WHAT YOU NEED TO DO » Can you echo back, word for word, the lines of the material below from the one containing "genus: Hypolepis" through the one containing "state / province: Coquimbo (IV)", including both of those lines?

ROWS »
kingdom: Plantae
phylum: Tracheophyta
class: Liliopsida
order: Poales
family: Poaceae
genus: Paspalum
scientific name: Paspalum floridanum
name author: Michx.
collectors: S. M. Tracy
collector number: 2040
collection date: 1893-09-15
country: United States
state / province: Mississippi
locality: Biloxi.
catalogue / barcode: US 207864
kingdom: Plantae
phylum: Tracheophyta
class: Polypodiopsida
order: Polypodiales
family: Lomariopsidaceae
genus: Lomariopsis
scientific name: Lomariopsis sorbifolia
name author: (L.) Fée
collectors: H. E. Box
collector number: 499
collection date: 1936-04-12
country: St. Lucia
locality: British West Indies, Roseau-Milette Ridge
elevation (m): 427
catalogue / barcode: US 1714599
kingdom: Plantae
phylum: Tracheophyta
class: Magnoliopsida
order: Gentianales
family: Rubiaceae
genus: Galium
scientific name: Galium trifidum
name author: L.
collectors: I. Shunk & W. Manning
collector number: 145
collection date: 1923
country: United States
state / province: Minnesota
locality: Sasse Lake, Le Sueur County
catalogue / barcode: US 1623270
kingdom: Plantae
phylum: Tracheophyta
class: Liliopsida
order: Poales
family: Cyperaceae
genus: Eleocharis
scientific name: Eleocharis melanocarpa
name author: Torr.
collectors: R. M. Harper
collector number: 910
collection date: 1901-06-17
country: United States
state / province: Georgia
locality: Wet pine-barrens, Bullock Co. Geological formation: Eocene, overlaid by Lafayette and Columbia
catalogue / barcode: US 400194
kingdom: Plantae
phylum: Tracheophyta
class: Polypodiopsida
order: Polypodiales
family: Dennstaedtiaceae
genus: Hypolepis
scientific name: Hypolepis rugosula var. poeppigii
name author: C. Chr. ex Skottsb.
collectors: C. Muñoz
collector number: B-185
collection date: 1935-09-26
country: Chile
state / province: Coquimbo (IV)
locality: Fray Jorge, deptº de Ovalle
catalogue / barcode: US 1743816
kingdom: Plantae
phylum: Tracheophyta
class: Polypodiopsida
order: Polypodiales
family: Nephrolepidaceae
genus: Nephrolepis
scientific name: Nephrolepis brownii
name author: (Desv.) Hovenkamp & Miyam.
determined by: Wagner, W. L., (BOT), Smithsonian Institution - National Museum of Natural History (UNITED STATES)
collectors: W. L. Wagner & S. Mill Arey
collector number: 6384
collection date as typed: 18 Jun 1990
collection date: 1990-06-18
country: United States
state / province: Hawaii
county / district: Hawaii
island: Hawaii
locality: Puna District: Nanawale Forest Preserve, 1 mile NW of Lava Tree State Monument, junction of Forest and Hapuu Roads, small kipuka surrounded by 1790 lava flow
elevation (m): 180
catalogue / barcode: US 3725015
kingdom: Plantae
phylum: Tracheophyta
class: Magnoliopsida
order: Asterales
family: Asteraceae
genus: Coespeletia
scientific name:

THE SOLUTION »
genus: Hypolepis
scientific name: Hypolepis rugosula var. poeppigii
name author: C. Chr. ex Skottsb.
collectors: C. Muñoz
collector number: B-185
collection date: 1935-09-26
country: Chile
state / province: Coquimbo (IV)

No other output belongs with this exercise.